|VOLKSWAGEN GOLF ALLTRACK 2.0 TDI 4MOTION|
|The story: The new Golf range is expanded further with the new Alltrack version, the only Golf Estate outside the high-performance R model to get all-wheel drive, as well as raised ground clearance to give a faux-crossover appearance|
|Key rival:||Toyota Corolla Trek|
Volkswagen’s new Golf range continues to grow, this time with a range-topping Alltrack version that bridges the gap between the regular estate and SUVs such as the T-Roc. It has increased ground clearance over the Golf, and a more off-road look, thanks to the bespoke bumpers front and rear, chrome strips down the side and around the front grille, plus as a neat lighting bar across the nose that other Golfs don’t get.

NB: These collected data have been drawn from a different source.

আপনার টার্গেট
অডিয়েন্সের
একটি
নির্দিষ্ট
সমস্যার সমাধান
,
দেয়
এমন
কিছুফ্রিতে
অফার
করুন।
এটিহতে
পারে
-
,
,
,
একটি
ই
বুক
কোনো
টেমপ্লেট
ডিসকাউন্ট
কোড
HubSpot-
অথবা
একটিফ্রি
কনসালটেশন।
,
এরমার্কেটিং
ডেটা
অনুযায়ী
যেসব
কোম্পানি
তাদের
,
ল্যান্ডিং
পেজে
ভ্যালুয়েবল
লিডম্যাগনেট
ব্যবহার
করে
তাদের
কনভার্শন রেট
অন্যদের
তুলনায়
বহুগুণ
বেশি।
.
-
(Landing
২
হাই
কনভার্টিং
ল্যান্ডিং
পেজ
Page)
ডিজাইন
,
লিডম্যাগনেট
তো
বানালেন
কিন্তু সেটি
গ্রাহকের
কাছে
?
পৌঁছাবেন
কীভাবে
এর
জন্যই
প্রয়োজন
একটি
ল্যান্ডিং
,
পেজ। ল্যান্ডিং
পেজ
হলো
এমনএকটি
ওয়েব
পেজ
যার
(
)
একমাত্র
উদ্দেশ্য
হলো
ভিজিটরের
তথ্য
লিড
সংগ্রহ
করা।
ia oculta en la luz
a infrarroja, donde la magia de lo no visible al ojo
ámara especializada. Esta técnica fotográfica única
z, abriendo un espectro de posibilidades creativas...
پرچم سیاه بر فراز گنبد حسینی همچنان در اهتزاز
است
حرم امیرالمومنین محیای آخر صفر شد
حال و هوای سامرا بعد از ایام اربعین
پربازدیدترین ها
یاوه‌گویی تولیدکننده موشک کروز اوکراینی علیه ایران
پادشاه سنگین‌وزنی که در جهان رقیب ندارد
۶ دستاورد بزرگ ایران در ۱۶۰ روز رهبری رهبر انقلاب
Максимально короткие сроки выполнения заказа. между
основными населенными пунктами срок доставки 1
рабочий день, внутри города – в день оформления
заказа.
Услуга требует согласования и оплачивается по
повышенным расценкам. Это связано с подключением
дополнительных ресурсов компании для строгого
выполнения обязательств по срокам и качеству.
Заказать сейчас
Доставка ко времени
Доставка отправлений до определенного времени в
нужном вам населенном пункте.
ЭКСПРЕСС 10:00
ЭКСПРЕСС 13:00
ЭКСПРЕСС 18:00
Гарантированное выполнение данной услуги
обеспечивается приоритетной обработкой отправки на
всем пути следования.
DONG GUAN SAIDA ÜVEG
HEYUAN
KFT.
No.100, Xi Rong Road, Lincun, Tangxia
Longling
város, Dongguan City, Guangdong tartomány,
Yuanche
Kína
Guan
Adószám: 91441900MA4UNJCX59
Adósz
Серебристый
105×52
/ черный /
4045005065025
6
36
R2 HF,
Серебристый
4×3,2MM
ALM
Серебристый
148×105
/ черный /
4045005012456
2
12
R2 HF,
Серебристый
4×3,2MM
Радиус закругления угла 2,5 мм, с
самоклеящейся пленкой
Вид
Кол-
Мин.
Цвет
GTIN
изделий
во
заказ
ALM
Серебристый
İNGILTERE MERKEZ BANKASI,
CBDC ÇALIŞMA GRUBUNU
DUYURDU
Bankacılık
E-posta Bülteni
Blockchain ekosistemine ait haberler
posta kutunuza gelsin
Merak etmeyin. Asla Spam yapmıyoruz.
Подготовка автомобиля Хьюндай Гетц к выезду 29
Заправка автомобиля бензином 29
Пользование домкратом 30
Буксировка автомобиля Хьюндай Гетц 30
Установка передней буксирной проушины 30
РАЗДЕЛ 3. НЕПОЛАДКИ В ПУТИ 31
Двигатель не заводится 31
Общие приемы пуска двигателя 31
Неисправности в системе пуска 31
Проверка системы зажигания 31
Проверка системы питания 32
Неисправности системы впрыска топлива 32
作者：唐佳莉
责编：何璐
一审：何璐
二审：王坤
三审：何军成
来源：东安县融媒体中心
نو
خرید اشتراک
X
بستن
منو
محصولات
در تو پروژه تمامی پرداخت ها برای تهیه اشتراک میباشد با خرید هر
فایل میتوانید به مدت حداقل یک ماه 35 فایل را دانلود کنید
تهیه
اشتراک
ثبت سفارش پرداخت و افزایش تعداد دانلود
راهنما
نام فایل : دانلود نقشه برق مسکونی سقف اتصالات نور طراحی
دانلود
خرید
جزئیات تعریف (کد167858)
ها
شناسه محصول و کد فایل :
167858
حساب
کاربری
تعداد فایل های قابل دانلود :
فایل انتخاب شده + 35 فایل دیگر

On the inside, the most expensive Golf Estate (at least until the R performance wagon model arrives) improves on the R-Line specification with three-zone climate control and an array of safety kit.
The Alltrack comes with the 200hp version of VW’s 2.0-litre TDI diesel engine, and is the only model in the estate range
to go above 150hp. It emits 147g/km of CO2, compared to a maximum of 123g/km in the 150hp diesel.
That extra punch and all-wheel drive traction are the main reasons to go for the Alltrack, given the fact it costs almost £4500 more than the next most costly Golf Estate, although it does look slightly smarter than a common-or-garden version, thanks to the various visual adornments.
But it struggles a little in a company car context, even against the limited direct estate competition, which amounts to
the two-wheel drive and faux-off-roader style of the Ford Focus Active and Toyota Corolla Trek, or the Skoda Octavia Estate, which can offer all-wheel drive but no extra styling details.
The Focus’s emissions of 134g/km for an admittedly less powerful 150hp diesel give it a three-band BiK advantage, while the Corolla’s hybrid system puts it another two lower at 121g/km. Neither are as big and practical as the Golf though, but
both are also significantly cheaper, making for a big difference in monthly BiK.
This means the Golf’s cost-per-mile figure gives it a tricky case to justify. If you want a more powerful four-wheel-drive diesel Golf Estate that looks slightly better than the regular one, then if definitely ticks those boxes. But if your needs are wider-spread, then it looks like an expensive choice.